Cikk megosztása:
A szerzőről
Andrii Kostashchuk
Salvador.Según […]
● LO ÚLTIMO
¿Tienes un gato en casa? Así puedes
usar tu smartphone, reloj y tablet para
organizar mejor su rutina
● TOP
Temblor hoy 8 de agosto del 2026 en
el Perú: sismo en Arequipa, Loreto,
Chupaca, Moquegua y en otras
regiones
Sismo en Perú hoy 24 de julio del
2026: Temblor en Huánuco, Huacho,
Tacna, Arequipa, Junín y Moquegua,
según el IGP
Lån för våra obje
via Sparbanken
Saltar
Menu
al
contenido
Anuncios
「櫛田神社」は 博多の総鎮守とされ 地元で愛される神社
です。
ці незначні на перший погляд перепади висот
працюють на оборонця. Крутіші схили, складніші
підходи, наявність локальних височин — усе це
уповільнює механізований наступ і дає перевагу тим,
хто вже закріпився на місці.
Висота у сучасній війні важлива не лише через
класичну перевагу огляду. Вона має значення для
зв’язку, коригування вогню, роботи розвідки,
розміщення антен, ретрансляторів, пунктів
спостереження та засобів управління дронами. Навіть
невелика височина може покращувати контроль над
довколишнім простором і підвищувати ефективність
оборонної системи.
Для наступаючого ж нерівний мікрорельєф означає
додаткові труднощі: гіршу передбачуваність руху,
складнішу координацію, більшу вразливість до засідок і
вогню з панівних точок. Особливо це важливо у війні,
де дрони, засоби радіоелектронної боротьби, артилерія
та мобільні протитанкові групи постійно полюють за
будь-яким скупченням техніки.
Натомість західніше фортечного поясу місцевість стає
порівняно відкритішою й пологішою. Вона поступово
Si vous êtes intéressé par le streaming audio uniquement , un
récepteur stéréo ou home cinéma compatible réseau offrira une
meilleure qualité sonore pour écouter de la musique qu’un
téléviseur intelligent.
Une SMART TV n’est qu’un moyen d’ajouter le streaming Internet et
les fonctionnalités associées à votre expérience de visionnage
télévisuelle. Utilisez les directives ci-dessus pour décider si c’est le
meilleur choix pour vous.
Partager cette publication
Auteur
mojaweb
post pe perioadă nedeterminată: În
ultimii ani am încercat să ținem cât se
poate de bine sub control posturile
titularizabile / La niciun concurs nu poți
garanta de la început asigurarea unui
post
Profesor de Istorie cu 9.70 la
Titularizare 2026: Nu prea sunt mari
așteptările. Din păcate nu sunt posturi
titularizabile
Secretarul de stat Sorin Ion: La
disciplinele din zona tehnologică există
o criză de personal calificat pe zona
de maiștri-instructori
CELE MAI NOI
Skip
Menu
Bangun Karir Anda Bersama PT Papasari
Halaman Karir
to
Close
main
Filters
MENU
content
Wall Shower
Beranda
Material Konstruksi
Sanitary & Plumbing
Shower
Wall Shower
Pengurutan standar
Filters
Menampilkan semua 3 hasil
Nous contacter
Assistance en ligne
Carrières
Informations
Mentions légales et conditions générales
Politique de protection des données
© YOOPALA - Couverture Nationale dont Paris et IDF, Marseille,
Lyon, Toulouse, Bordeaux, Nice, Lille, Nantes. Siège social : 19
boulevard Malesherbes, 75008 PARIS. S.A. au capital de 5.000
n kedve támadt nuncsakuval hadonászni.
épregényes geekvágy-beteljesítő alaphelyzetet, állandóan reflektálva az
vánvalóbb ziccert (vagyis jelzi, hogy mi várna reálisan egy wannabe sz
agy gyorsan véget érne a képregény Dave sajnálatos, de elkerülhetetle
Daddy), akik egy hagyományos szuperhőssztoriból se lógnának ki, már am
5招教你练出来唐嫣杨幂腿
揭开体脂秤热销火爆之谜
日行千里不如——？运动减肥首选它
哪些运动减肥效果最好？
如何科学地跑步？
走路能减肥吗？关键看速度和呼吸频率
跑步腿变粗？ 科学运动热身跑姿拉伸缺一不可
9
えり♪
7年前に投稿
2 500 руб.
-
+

==*==

▸ Exercise brief
Using the data above, reproduce exactly the lines from the line that contains "Для наступаючого ж" through the line that contains "Politique de protection des données", including both.

▸ Task output
Для наступаючого ж нерівний мікрорельєф означає
додаткові труднощі: гіршу передбачуваність руху,
складнішу координацію, більшу вразливість до засідок і
вогню з панівних точок. Особливо це важливо у війні,
де дрони, засоби радіоелектронної боротьби, артилерія
та мобільні протитанкові групи постійно полюють за
будь-яким скупченням техніки.
Натомість західніше фортечного поясу місцевість стає
порівняно відкритішою й пологішою. Вона поступово
Si vous êtes intéressé par le streaming audio uniquement , un
récepteur stéréo ou home cinéma compatible réseau offrira une
meilleure qualité sonore pour écouter de la musique qu’un
téléviseur intelligent.
Une SMART TV n’est qu’un moyen d’ajouter le streaming Internet et
les fonctionnalités associées à votre expérience de visionnage
télévisuelle. Utilisez les directives ci-dessus pour décider si c’est le
meilleur choix pour vous.
Partager cette publication
Auteur
mojaweb
post pe perioadă nedeterminată: În
ultimii ani am încercat să ținem cât se
poate de bine sub control posturile
titularizabile / La niciun concurs nu poți
garanta de la început asigurarea unui
post
Profesor de Istorie cu 9.70 la
Titularizare 2026: Nu prea sunt mari
așteptările. Din păcate nu sunt posturi
titularizabile
Secretarul de stat Sorin Ion: La
disciplinele din zona tehnologică există
o criză de personal calificat pe zona
de maiștri-instructori
CELE MAI NOI
Skip
Menu
Bangun Karir Anda Bersama PT Papasari
Halaman Karir
to
Close
main
Filters
MENU
content
Wall Shower
Beranda
Material Konstruksi
Sanitary & Plumbing
Shower
Wall Shower
Pengurutan standar
Filters
Menampilkan semua 3 hasil
Nous contacter
Assistance en ligne
Carrières
Informations
Mentions légales et conditions générales
Politique de protection des données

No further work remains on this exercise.